Extrait :
La légèreté des biographies ne nous a guère habitués à la râpe de cette langue. Le ton neutre des registres de l'État civil nous rend inhospitalière cette parole de feu. Nous aurions aimé commencer moins abruptement pareil ouvrage. Mais c'eût été monnayer une oeuvre rare contre quelques sucreries.
«Cinquante piges» pour dire le cheminement d'une vie poussée aux limites du possible, «cinquante piges» pour se ressaisir et s'appartenir. En avançant «vers la paroi d'affre durcie», Artaud s'invente et s'écrit : corps de chair saisi dans l'imminence d'une dislocation, corps «né du hasard de la défèque» et faisant «sauter la sexualité», corps christique livré à la copulation, corps glorieux exhibé en sa passion, corps puant, viande ou barbaque plus que chair, «corps sans organes» enfin. Le corps - autre mot d'une interpellation de soi -force l'écriture toujours plus loin. Dans le travail d'une langue propre, il surgit comme élément de rupture, désigne une altérité nouvelle, indique la limite de toute signification. Le corps est ce qu'Artaud n'est pas, ce qu'il n'a pas. Le mot sans cesse repris de sa «biographie».

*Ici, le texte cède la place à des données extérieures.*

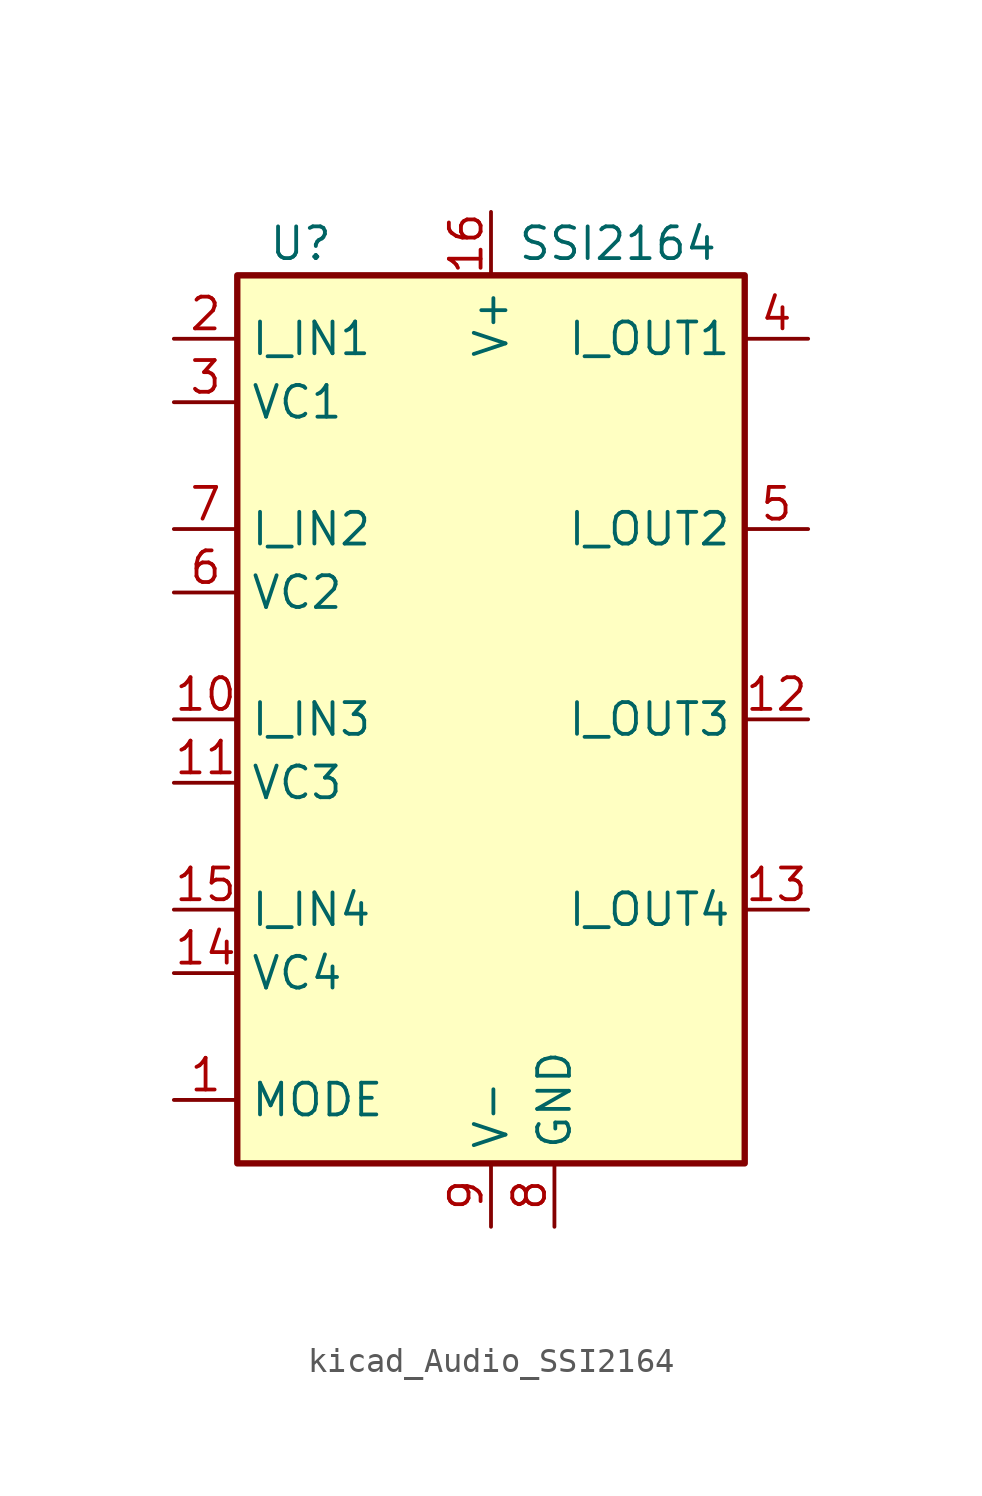
<source format=kicad_sym>
(kicad_symbol_lib
  (version 20220914)
  (generator kicad_symbol_editor)
  (symbol "kicad_Audio_SSI2164"
    (property "Reference" "U"
      (at -7.62 19.05 0)
      (effects (font (size 1.27 1.27))))
    (property "Value" "SSI2164"
      (at 5.08 19.05 0)
      (effects (font (size 1.27 1.27))))
    (symbol "kicad_Audio_SSI2164_0_1"
      (rectangle (start -10.16 17.78) (end 10.16 -17.78) (stroke (width 0.254) (type default)) (fill (type background))))
    (symbol "kicad_Audio_SSI2164_1_1"
      (pin passive line (at -12.7 -15.24 0) (length 2.54) (name "MODE" (effects (font (size 1.27 1.27)))) (number "1" (effects (font (size 1.27 1.27)))))
      (pin input line (at -12.7 0 0) (length 2.54) (name "I_IN3" (effects (font (size 1.27 1.27)))) (number "10" (effects (font (size 1.27 1.27)))))
      (pin passive line (at -12.7 -2.54 0) (length 2.54) (name "VC3" (effects (font (size 1.27 1.27)))) (number "11" (effects (font (size 1.27 1.27)))))
      (pin output line (at 12.7 0 180) (length 2.54) (name "I_OUT3" (effects (font (size 1.27 1.27)))) (number "12" (effects (font (size 1.27 1.27)))))
      (pin output line (at 12.7 -7.62 180) (length 2.54) (name "I_OUT4" (effects (font (size 1.27 1.27)))) (number "13" (effects (font (size 1.27 1.27)))))
      (pin passive line (at -12.7 -10.16 0) (length 2.54) (name "VC4" (effects (font (size 1.27 1.27)))) (number "14" (effects (font (size 1.27 1.27)))))
      (pin input line (at -12.7 -7.62 0) (length 2.54) (name "I_IN4" (effects (font (size 1.27 1.27)))) (number "15" (effects (font (size 1.27 1.27)))))
      (pin power_in line (at 0 20.32 270) (length 2.54) (name "V+" (effects (font (size 1.27 1.27)))) (number "16" (effects (font (size 1.27 1.27)))))
      (pin input line (at -12.7 15.24 0) (length 2.54) (name "I_IN1" (effects (font (size 1.27 1.27)))) (number "2" (effects (font (size 1.27 1.27)))))
      (pin passive line (at -12.7 12.7 0) (length 2.54) (name "VC1" (effects (font (size 1.27 1.27)))) (number "3" (effects (font (size 1.27 1.27)))))
      (pin output line (at 12.7 15.24 180) (length 2.54) (name "I_OUT1" (effects (font (size 1.27 1.27)))) (number "4" (effects (font (size 1.27 1.27)))))
      (pin output line (at 12.7 7.62 180) (length 2.54) (name "I_OUT2" (effects (font (size 1.27 1.27)))) (number "5" (effects (font (size 1.27 1.27)))))
      (pin passive line (at -12.7 5.08 0) (length 2.54) (name "VC2" (effects (font (size 1.27 1.27)))) (number "6" (effects (font (size 1.27 1.27)))))
      (pin input line (at -12.7 7.62 0) (length 2.54) (name "I_IN2" (effects (font (size 1.27 1.27)))) (number "7" (effects (font (size 1.27 1.27)))))
      (pin power_in line (at 2.54 -20.32 90) (length 2.54) (name "GND" (effects (font (size 1.27 1.27)))) (number "8" (effects (font (size 1.27 1.27)))))
      (pin power_in line (at 0 -20.32 90) (length 2.54) (name "V-" (effects (font (size 1.27 1.27)))) (number "9" (effects (font (size 1.27 1.27))))))))
</source>
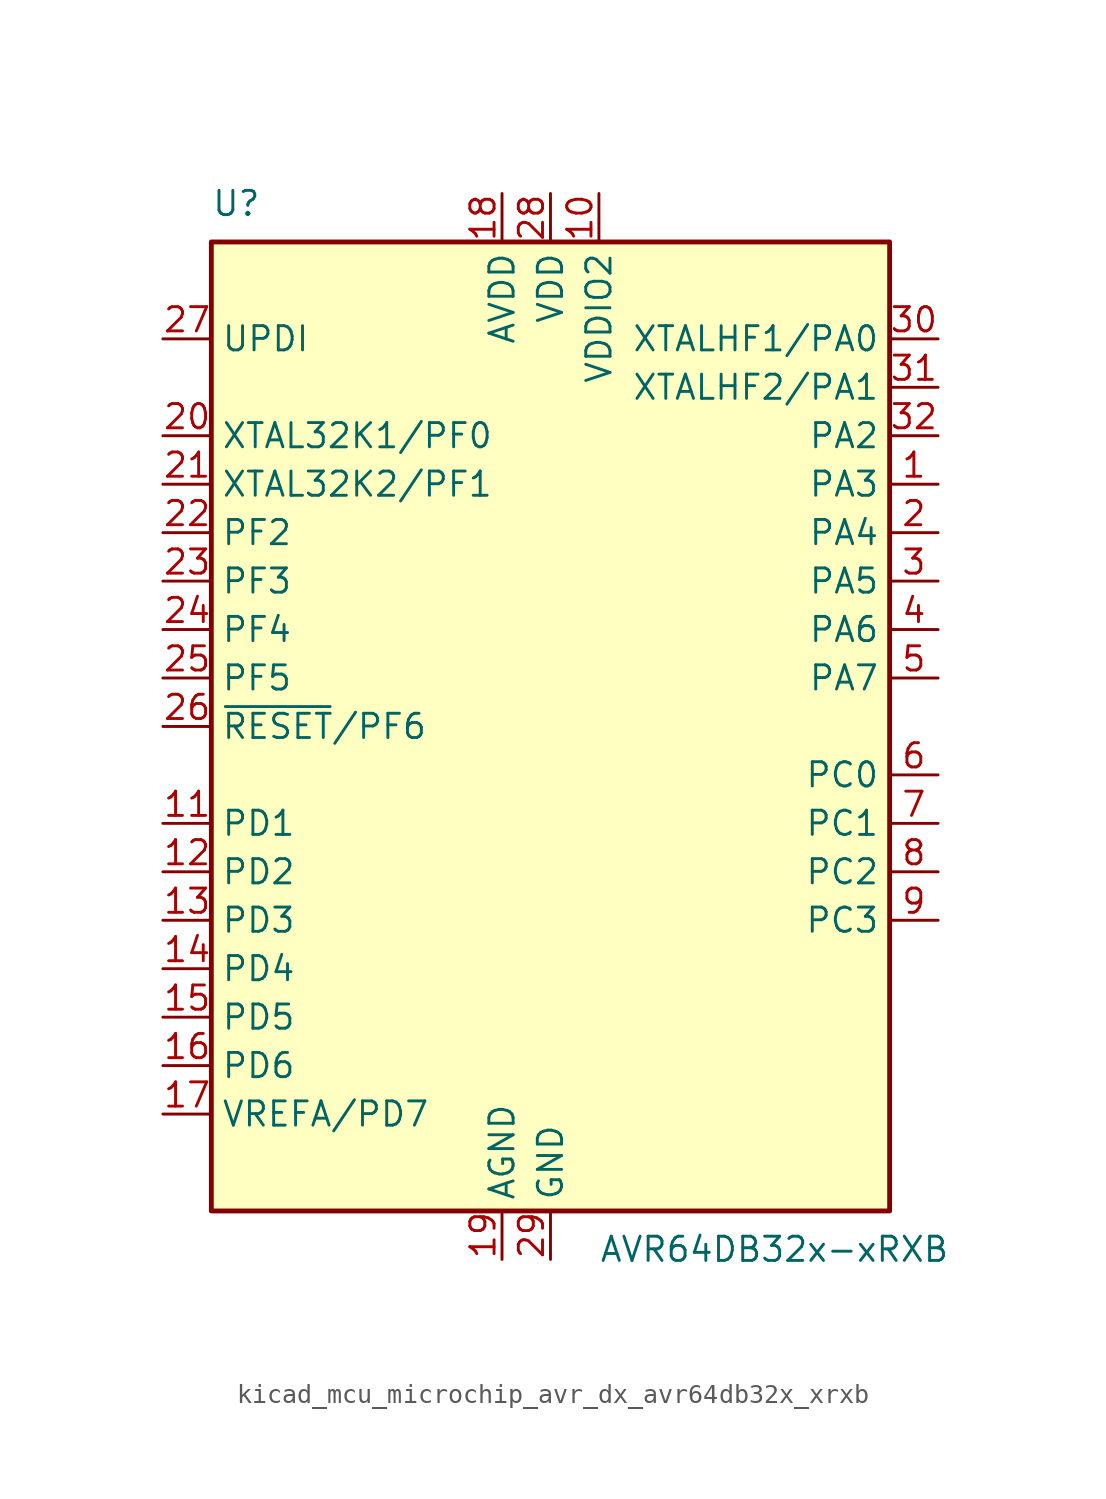
<source format=kicad_sym>
(kicad_symbol_lib
  (version 20220914)
  (generator kicad_symbol_editor)
  (symbol "kicad_mcu_microchip_avr_dx_avr64db32x_xrxb"
    (property "Reference" "U"
      (at -17.78 26.67 0)
      (effects (font (size 1.27 1.27)) (justify left bottom)))
    (property "Value" "AVR64DB32x-xRXB"
      (at 2.54 -26.67 0)
      (effects (font (size 1.27 1.27)) (justify left top)))
    (symbol "kicad_mcu_microchip_avr_dx_avr64db32x_xrxb_0_1"
      (rectangle (start -17.78 25.4) (end 17.78 -25.4) (stroke (width 0.254) (type default)) (fill (type background))))
    (symbol "kicad_mcu_microchip_avr_dx_avr64db32x_xrxb_1_1"
      (pin bidirectional line (at 20.32 12.7 180) (length 2.54) (name "PA3" (effects (font (size 1.27 1.27)))) (number "1" (effects (font (size 1.27 1.27)))))
      (pin power_in line (at 2.54 27.94 270) (length 2.54) (name "VDDIO2" (effects (font (size 1.27 1.27)))) (number "10" (effects (font (size 1.27 1.27)))))
      (pin bidirectional line (at -20.32 -5.08 0) (length 2.54) (name "PD1" (effects (font (size 1.27 1.27)))) (number "11" (effects (font (size 1.27 1.27)))))
      (pin bidirectional line (at -20.32 -7.62 0) (length 2.54) (name "PD2" (effects (font (size 1.27 1.27)))) (number "12" (effects (font (size 1.27 1.27)))))
      (pin bidirectional line (at -20.32 -10.16 0) (length 2.54) (name "PD3" (effects (font (size 1.27 1.27)))) (number "13" (effects (font (size 1.27 1.27)))))
      (pin bidirectional line (at -20.32 -12.7 0) (length 2.54) (name "PD4" (effects (font (size 1.27 1.27)))) (number "14" (effects (font (size 1.27 1.27)))))
      (pin bidirectional line (at -20.32 -15.24 0) (length 2.54) (name "PD5" (effects (font (size 1.27 1.27)))) (number "15" (effects (font (size 1.27 1.27)))))
      (pin bidirectional line (at -20.32 -17.78 0) (length 2.54) (name "PD6" (effects (font (size 1.27 1.27)))) (number "16" (effects (font (size 1.27 1.27)))))
      (pin bidirectional line (at -20.32 -20.32 0) (length 2.54) (name "VREFA/PD7" (effects (font (size 1.27 1.27)))) (number "17" (effects (font (size 1.27 1.27)))))
      (pin power_in line (at -2.54 27.94 270) (length 2.54) (name "AVDD" (effects (font (size 1.27 1.27)))) (number "18" (effects (font (size 1.27 1.27)))))
      (pin power_in line (at -2.54 -27.94 90) (length 2.54) (name "AGND" (effects (font (size 1.27 1.27)))) (number "19" (effects (font (size 1.27 1.27)))))
      (pin bidirectional line (at 20.32 10.16 180) (length 2.54) (name "PA4" (effects (font (size 1.27 1.27)))) (number "2" (effects (font (size 1.27 1.27)))))
      (pin bidirectional line (at -20.32 15.24 0) (length 2.54) (name "XTAL32K1/PF0" (effects (font (size 1.27 1.27)))) (number "20" (effects (font (size 1.27 1.27)))))
      (pin bidirectional line (at -20.32 12.7 0) (length 2.54) (name "XTAL32K2/PF1" (effects (font (size 1.27 1.27)))) (number "21" (effects (font (size 1.27 1.27)))))
      (pin bidirectional line (at -20.32 10.16 0) (length 2.54) (name "PF2" (effects (font (size 1.27 1.27)))) (number "22" (effects (font (size 1.27 1.27)))))
      (pin bidirectional line (at -20.32 7.62 0) (length 2.54) (name "PF3" (effects (font (size 1.27 1.27)))) (number "23" (effects (font (size 1.27 1.27)))))
      (pin bidirectional line (at -20.32 5.08 0) (length 2.54) (name "PF4" (effects (font (size 1.27 1.27)))) (number "24" (effects (font (size 1.27 1.27)))))
      (pin bidirectional line (at -20.32 2.54 0) (length 2.54) (name "PF5" (effects (font (size 1.27 1.27)))) (number "25" (effects (font (size 1.27 1.27)))))
      (pin bidirectional line (at -20.32 0 0) (length 2.54) (name "~{RESET}/PF6" (effects (font (size 1.27 1.27)))) (number "26" (effects (font (size 1.27 1.27)))))
      (pin input line (at -20.32 20.32 0) (length 2.54) (name "UPDI" (effects (font (size 1.27 1.27)))) (number "27" (effects (font (size 1.27 1.27)))))
      (pin power_in line (at 0 27.94 270) (length 2.54) (name "VDD" (effects (font (size 1.27 1.27)))) (number "28" (effects (font (size 1.27 1.27)))))
      (pin power_in line (at 0 -27.94 90) (length 2.54) (name "GND" (effects (font (size 1.27 1.27)))) (number "29" (effects (font (size 1.27 1.27)))))
      (pin bidirectional line (at 20.32 7.62 180) (length 2.54) (name "PA5" (effects (font (size 1.27 1.27)))) (number "3" (effects (font (size 1.27 1.27)))))
      (pin bidirectional line (at 20.32 20.32 180) (length 2.54) (name "XTALHF1/PA0" (effects (font (size 1.27 1.27)))) (number "30" (effects (font (size 1.27 1.27)))))
      (pin bidirectional line (at 20.32 17.78 180) (length 2.54) (name "XTALHF2/PA1" (effects (font (size 1.27 1.27)))) (number "31" (effects (font (size 1.27 1.27)))))
      (pin bidirectional line (at 20.32 15.24 180) (length 2.54) (name "PA2" (effects (font (size 1.27 1.27)))) (number "32" (effects (font (size 1.27 1.27)))))
      (pin passive line (at 0 -27.94 90) (length 2.54) hide (name "GND" (effects (font (size 1.27 1.27)))) (number "33" (effects (font (size 1.27 1.27)))))
      (pin bidirectional line (at 20.32 5.08 180) (length 2.54) (name "PA6" (effects (font (size 1.27 1.27)))) (number "4" (effects (font (size 1.27 1.27)))))
      (pin bidirectional line (at 20.32 2.54 180) (length 2.54) (name "PA7" (effects (font (size 1.27 1.27)))) (number "5" (effects (font (size 1.27 1.27)))))
      (pin bidirectional line (at 20.32 -2.54 180) (length 2.54) (name "PC0" (effects (font (size 1.27 1.27)))) (number "6" (effects (font (size 1.27 1.27)))))
      (pin bidirectional line (at 20.32 -5.08 180) (length 2.54) (name "PC1" (effects (font (size 1.27 1.27)))) (number "7" (effects (font (size 1.27 1.27)))))
      (pin bidirectional line (at 20.32 -7.62 180) (length 2.54) (name "PC2" (effects (font (size 1.27 1.27)))) (number "8" (effects (font (size 1.27 1.27)))))
      (pin bidirectional line (at 20.32 -10.16 180) (length 2.54) (name "PC3" (effects (font (size 1.27 1.27)))) (number "9" (effects (font (size 1.27 1.27))))))))
</source>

L'ultime feuillet autographe du dernier des Cahiers de Paris (mars 1948) parle d'un «personnage» qui, chaque matin, revient «accomplir sa / révoltante, criminelle/ et assassine / fonction» : «continuer à / faire de moi / cet envoûté / éternel / etc. etc.». Aucune oeuvre sans doute ne s'est terminée ainsi, hantée par un immuable dessaisissement, possédée par le retour du même et l'emprise de l'autre. Mais quelles phrases l'ont inaugurée ? Quels chemins a-t-elle empruntés ? Quels paysages a-t-elle traversés ? Quelles vies, quelles morts a-t-elle imaginées ? Quelles interruptions ? Quelles effractions ?
Ces lieux d'écriture sont la matière de cet ouvrage. Mémoire du corps, souffle du chant, scansion de la voix gomment la plate linéarité des faits. «Parce que de temps en temps la vie, cher Peter Watson, fait un saut, mais cela n'est jamais écrit dans l'histoire et je n'ai jamais écrit que pour fixer et perpétuer la mémoire de ces coupures, de ces scissions, de ces ruptures, de ces chutes brusques et sans fond.»
Une telle oeuvre fait époque et césure.
Présentation de l'éditeur :
Les villes de Marseille et de Paris, le Mexique précolombien et l'Irlande archaïque, les asiles de Sotte-ville-les-Rouen, de Sainte-Anne, de Ville-Evrard et de Rodez puis la maison de santé d'Ivry jalonnent l'existence d'Antonin Artaud (1896-1948). Ces lieux, esquissant le cadastre d'une vie, marquent le déploiement d'une oeuvre essentielle. Artaud se cherche dans le tracé d'une écriture vive. Toute mesure délaissée, il se désigne sous les traits de «l'imaginatif noir», «jamais situé, jamais défini». Formant la matière de ce livre, les avancées, les écarts, les détours d'Artaud dessinent l'espace éclaté de sa singulière «biographie».